Who here agrees with this statement:
play=drive building.


----------



## Mike Scheiber (Feb 17, 2008)

Michele McAtee said:


> Who here agrees with this statement:
> play=drive building.


I do


----------



## mike suttle (Feb 19, 2008)

I would agree that drive building is play, but not all types of play builds drive.


----------



## Jason Sidener (Nov 8, 2006)

Michele McAtee said:


> Who here agrees with this statement:
> play=drive building.


LOL


----------



## Dan Brigham (Jul 23, 2009)

Michele McAtee said:


> Who here agrees with this statement:
> play=drive building.


That is a rather broad brush stroke statement. Not all play is drive building. Not all drive building is play. 

When dealing with pups and young dogs, I would tend to agree that the best drive building is based in play, with a bit of frustration thrown in for the pup. Without frustration, there is no real drive being built.


----------



## Michele McAtee (Apr 10, 2006)

I'm so chatty sometimes--especially talking dogs.
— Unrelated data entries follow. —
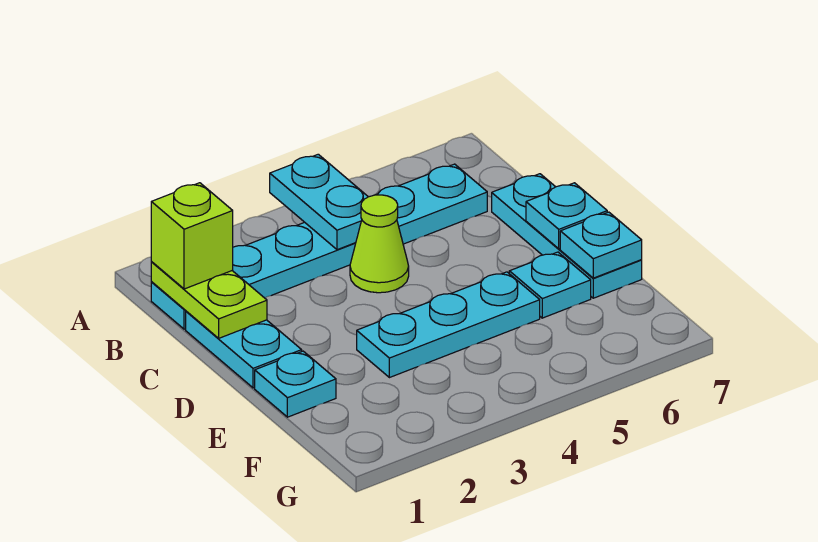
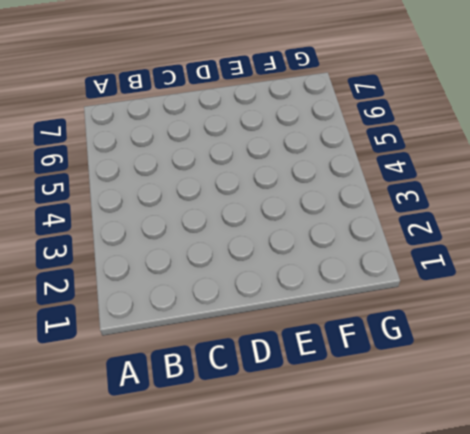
none -> cyan plate B1:B6 level 1
none -> cyan plate C1:D1 level 1
none -> lime cone C4 level 1

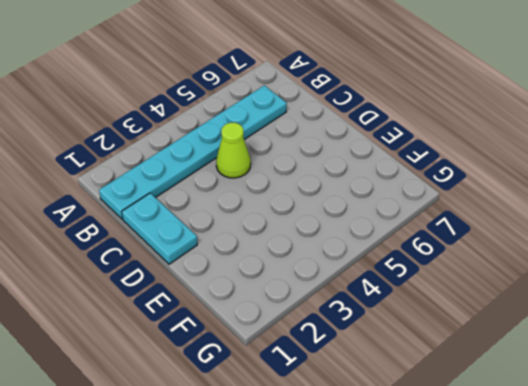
none -> cyan plate C7:E7 level 1
none -> cyan plate E1 level 1
none -> cyan plate E3:E5 level 1

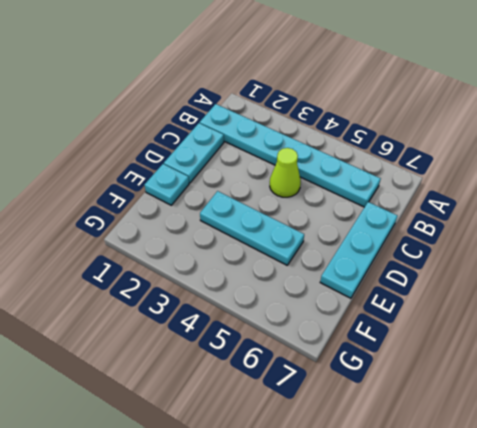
none -> cyan plate E6 level 1
none -> cyan plate A4:B4 level 2
none -> lime plate B1:C1 level 2

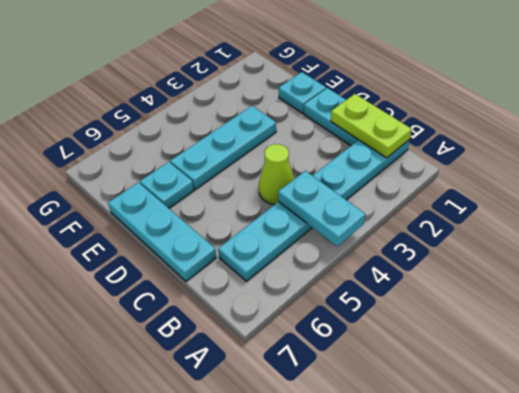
none -> cyan plate D7 level 2
none -> cyan plate E7 level 2
none -> lime brick B1 level 3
For some reason, I have a hard time wrapping my head around play=drive building period. 
It is interesting to me to watch pet dog owners who play fetch with their dogs at the park. It is so varied. Some are "naturals" and build the drive from pups on up and don't even know it is "building drive" as they are simply playing with their dog. OTOH, other folks, playing with their dog equals a keep a way game and they laugh it off all in the name of play.
I guess it boils down to experience or knowledge of what exactly drive building entails.
Jason, what the helk are you laughing at??? heh.


----------



## Kyle Sprag (Jan 10, 2008)

mike suttle said:


> I would agree that drive building is play, but not all types of play builds drive.


Agreee with this


----------